▶ Work task: Please return the listing exactly as it stands, skipping any pictures.
*** Opening of Input data ***
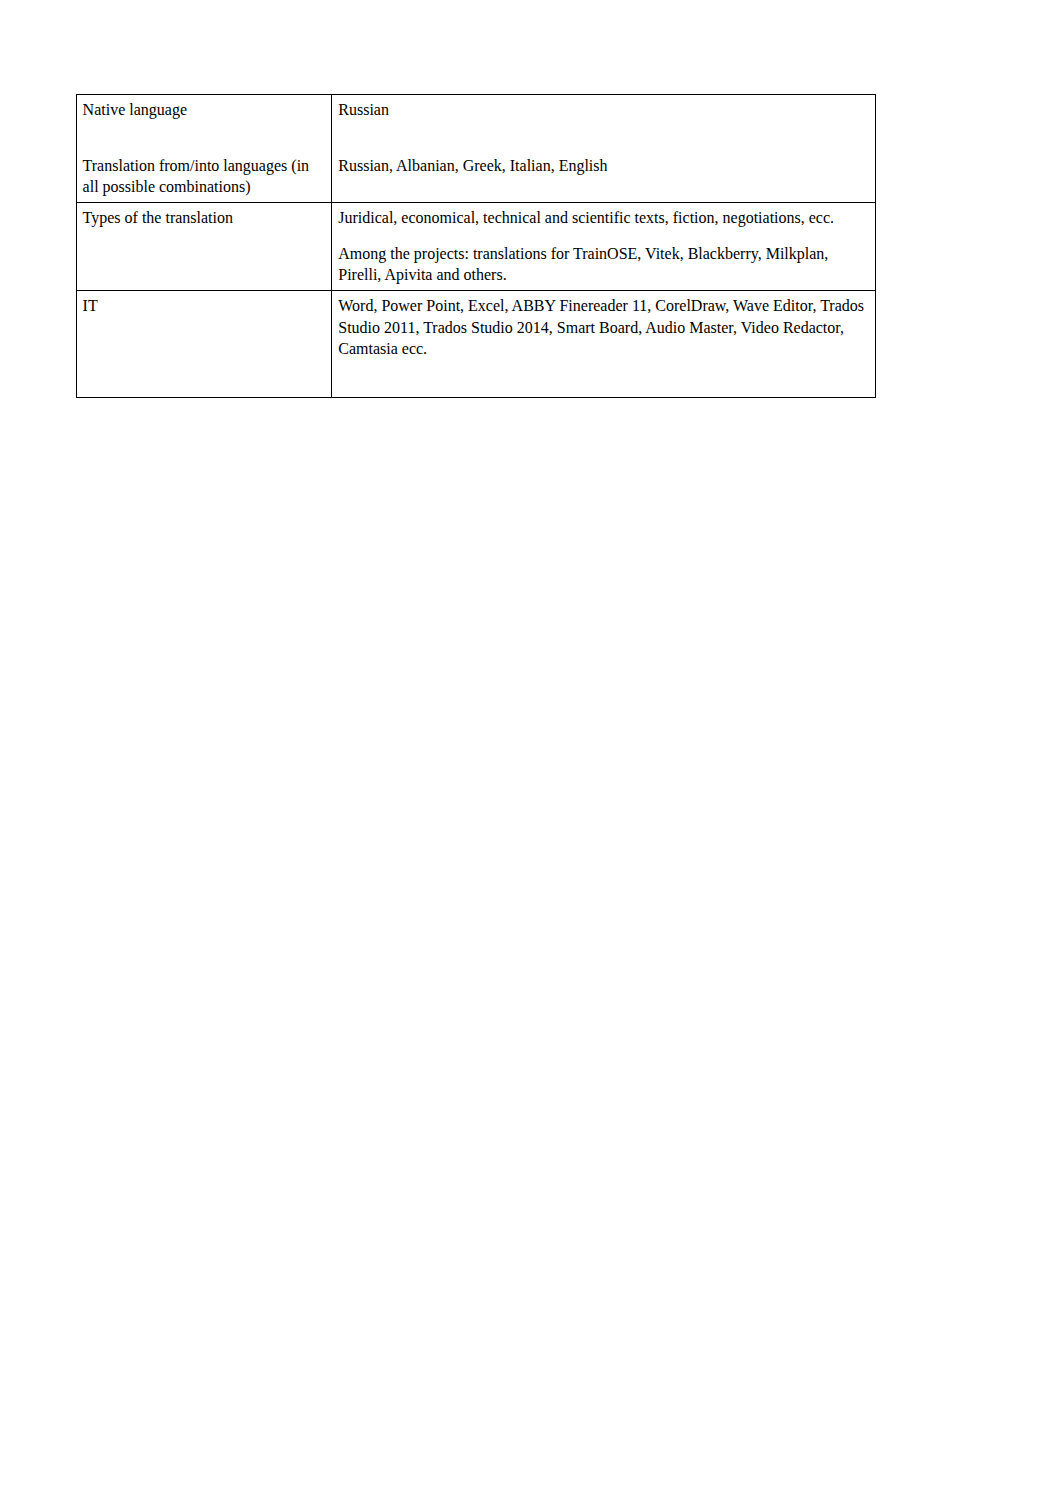| Native language Translation from/into languages (in all possible combinations) | Russian Russian, Albanian, Greek, Italian, English |
| Types of the translation | Juridical, economical, technical and scientific texts, fiction, negotiations, ecc. Among the projects: translations for TrainOSE, Vitek, Blackberry, Milkplan, Pirelli, Apivita and others. |
| IT | Word, Power Point, Excel, ABBY Finereader 11, CorelDraw, Wave Editor, Trados Studio 2011, Trados Studio 2014, Smart Board, Audio Master, Video Redactor, Camtasia ecc. |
*** Close of Input data ***
▶ Answer to the problem:
| Native language Translation from/into languages (in all possible combinations) | Russian Russian, Albanian, Greek, Italian, English |
| Types of the translation | Juridical, economical, technical and scientific texts, fiction, negotiations, ecc. Among the projects: translations for TrainOSE, Vitek, Blackberry, Milkplan, Pirelli, Apivita and others. |
| IT | Word, Power Point, Excel, ABBY Finereader 11, CorelDraw, Wave Editor, Trados Studio 2011, Trados Studio 2014, Smart Board, Audio Master, Video Redactor, Camtasia ecc. |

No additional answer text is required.